103PRT: expenditure in certain gas-producing fields

(1)In section 10 of the Oil Taxation Act 1975 (modifications of Part 1 in connection with gas sold to the British Gas Corporation under contracts made before end of June 1975), for subsection (3) (modified apportionment rule for expenditure allowable under section 3(1)(a), (b), (c), (hh), (i) or (j)) substitute—

(3)Subsections (3A) to (3H) below apply where, in the case of any taxable field, the oil—

(a)won and saved from the field, or

(b)expected to be won and saved from the field,

includes oil falling within subsection (1)(a) above.

(3A)Any expenditure allowable under section 3 of this Act for the field by virtue of any of paragraphs (a) to (c) of section 3(1) of this Act shall be a proportion of what it would otherwise have been.

(3B)The proportion mentioned in subsection (3A) above is that which, according to estimates submitted to the Secretary of State after the end of June 1975 and approved by him as reasonable, the field’s original reserves of oil exclusive of oil falling within subsection (1)(a) above bear to the field’s original reserves of oil inclusive of oil so falling.

(3C)Until estimates have been submitted and approved for the purpose of subsection (3B) above, the expenditure allowable for the field under section 3 of this Act by virtue of section 3(1)(a), (b) or (c) of this Act shall be deemed to be nil.

(3D)Any expenditure allowable under section 3 of this Act for the field by virtue of section 3(1)(hh) of this Act shall be a portion of what it would otherwise have been.

(3E)That portion is determined in accordance with the following rules—

1.Identify the abandonment guarantee (within the meaning given by section 104 of the Finance Act 1991 (c. 31)) on the obtaining of which the expenditure was incurred.

2.Identify the liabilities covered by the guarantee.

3.Identify which of those liabilities relate to qualifying assets.

4.Identify the portion of the expenditure that it is just and reasonable to apportion to the liabilities identified under rule 3.

5.Identify the qualifying assets to which the liabilities identified under rule 3 relate.

6.Identify the use of those qualifying assets that has been (or is expected to be) non-excluded use.

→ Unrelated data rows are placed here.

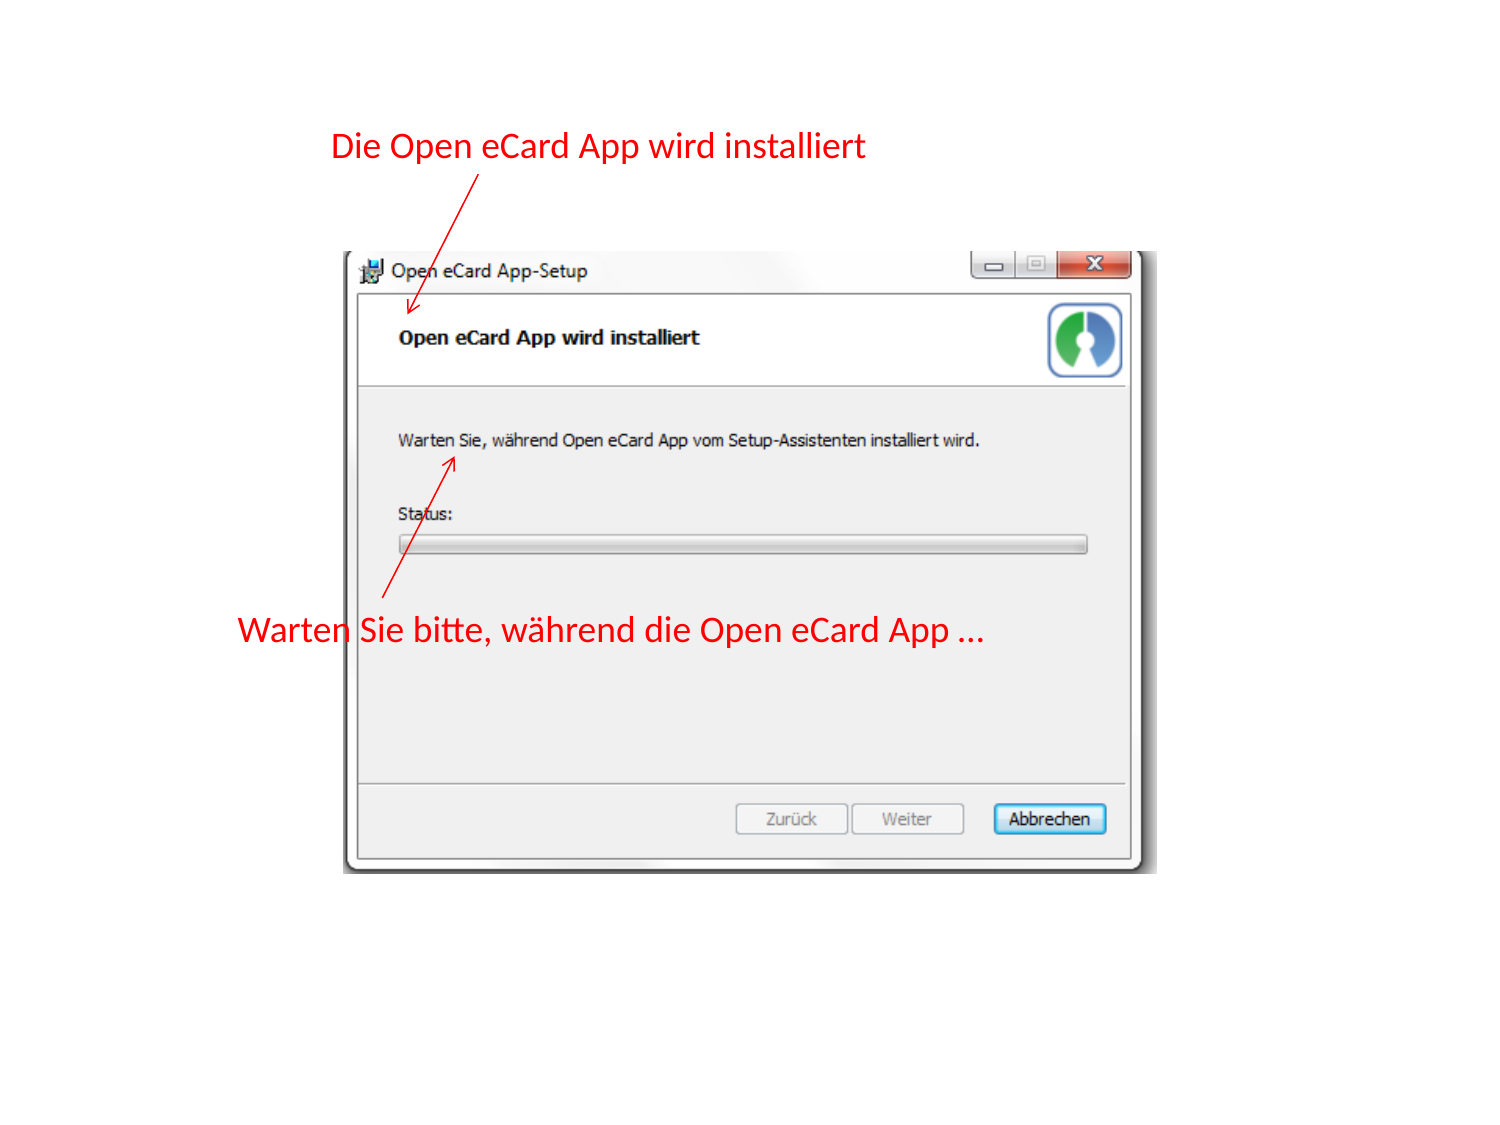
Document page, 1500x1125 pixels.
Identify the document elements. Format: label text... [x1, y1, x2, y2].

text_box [407, 173, 479, 315]
text_box Warten Sie bitte, während die Open eCard App … [222, 597, 338, 658]
text_box Die Open eCard App wird installiert [316, 113, 882, 174]
picture [343, 251, 1157, 874]
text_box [382, 455, 455, 599]
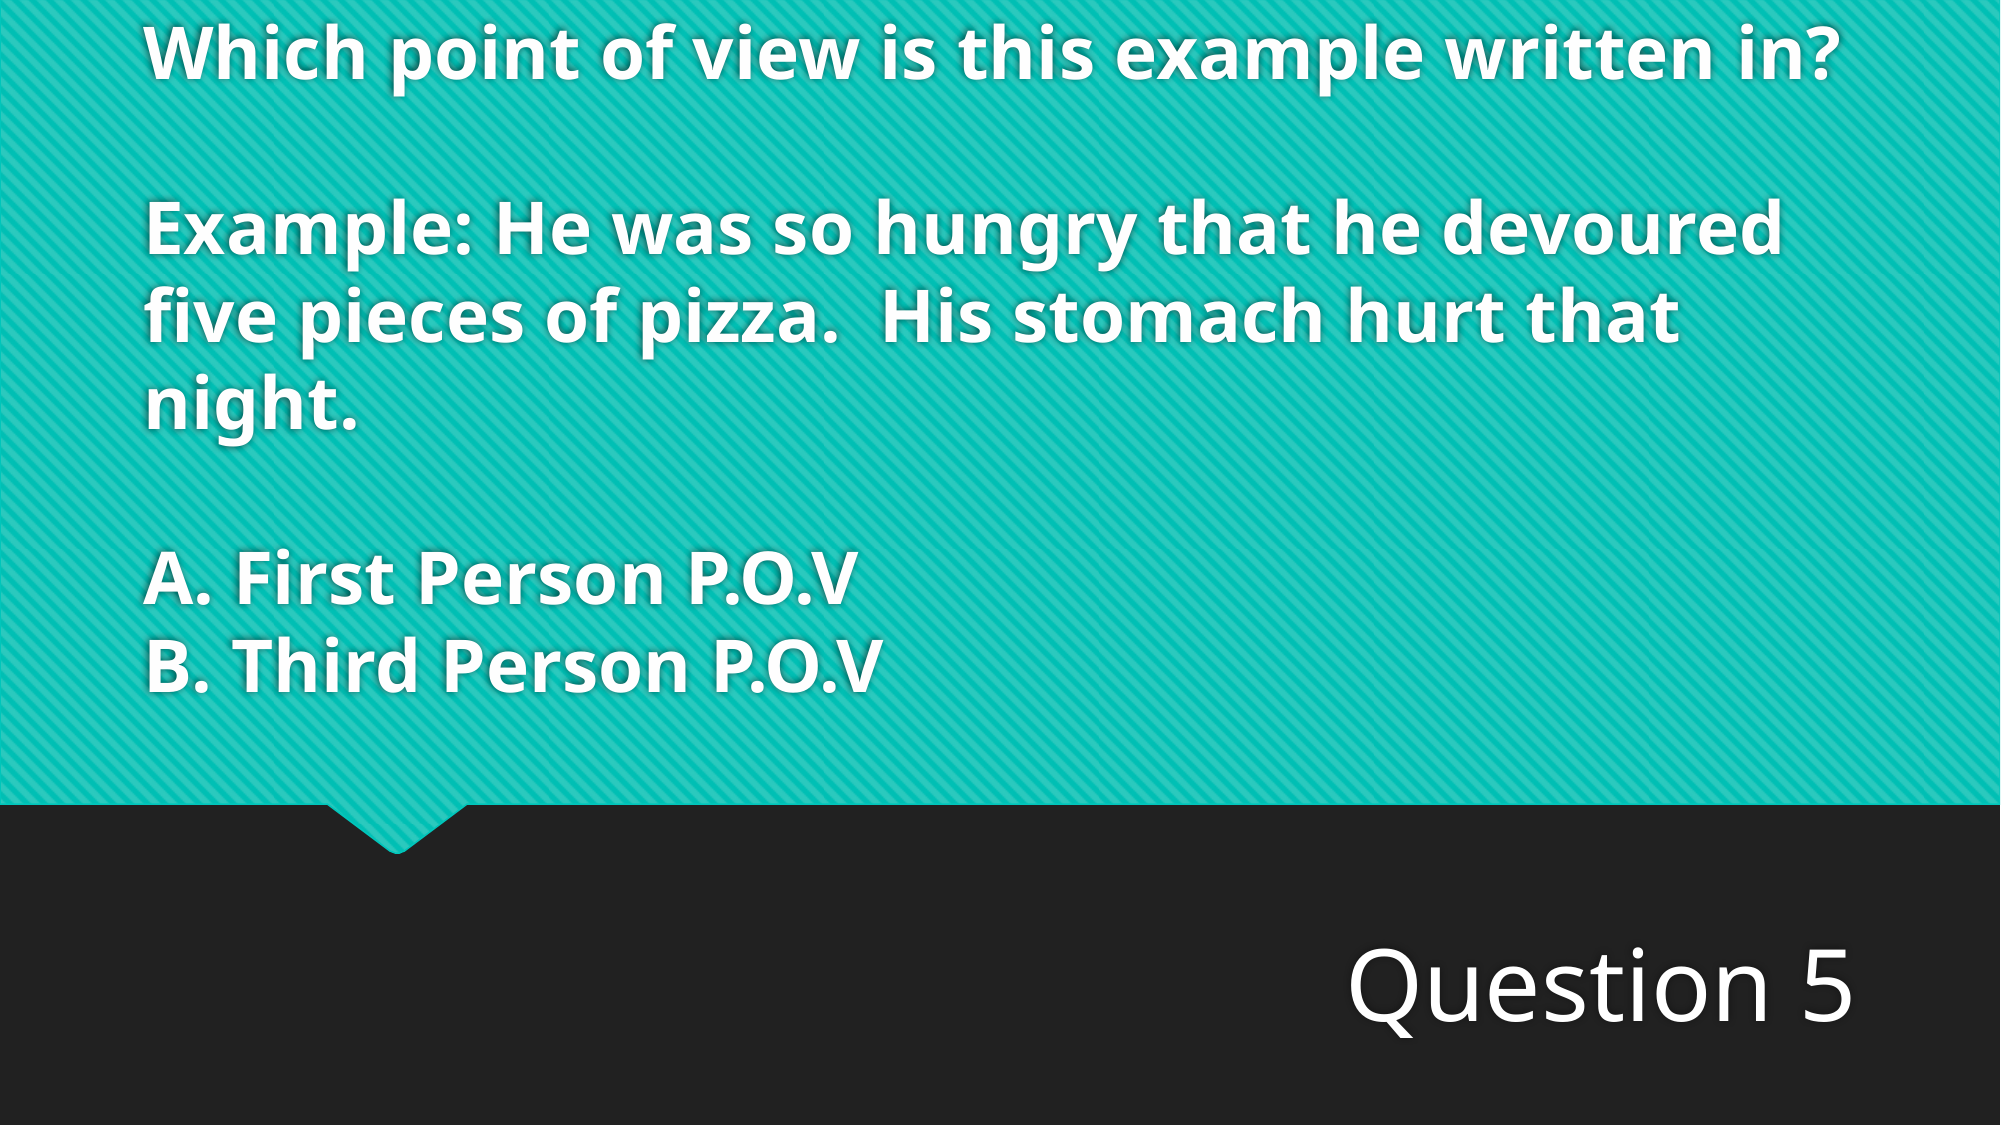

7.Assume that expenditure is incurred on the provision of those qualifying assets and identify the proportion of the hypothetical expenditure that it would be just and reasonable to apportion to the use of those assets identified under rule 6.

8.The portion mentioned in subsection (3D) above is then determined by multiplying—

(i)the portion identified under rule 4, by

(ii)the proportion (expressed as a fraction) identified under rule 7.

(3F)Any expenditure allowable under section 3 of this Act for the field by virtue of section 3(1)(i) or (j) of this Act shall be a portion of what it would otherwise have been.

(3G)That portion is determined in accordance with the following rules—

1.Identify the qualifying asset that is relevant to the incurring of the expenditure.

2.Identify the use of that qualifying asset that has been non-excluded use.

3.Assume that expenditure is incurred on the provision of that qualifying asset and identify the proportion of the hypothetical expenditure that it would be just and reasonable to apportion to the use of that asset identified under rule 2.

4.The portion mentioned in subsection (3F) above is then determined by multiplying—

(i)the expenditure, by

(ii)the proportion (expressed as a fraction) identified under rule 3.

(3H)In subsections (3E) and (3G) above—

(2)The amendments made by this section apply to expenditure incurred on or after 7th March 2001.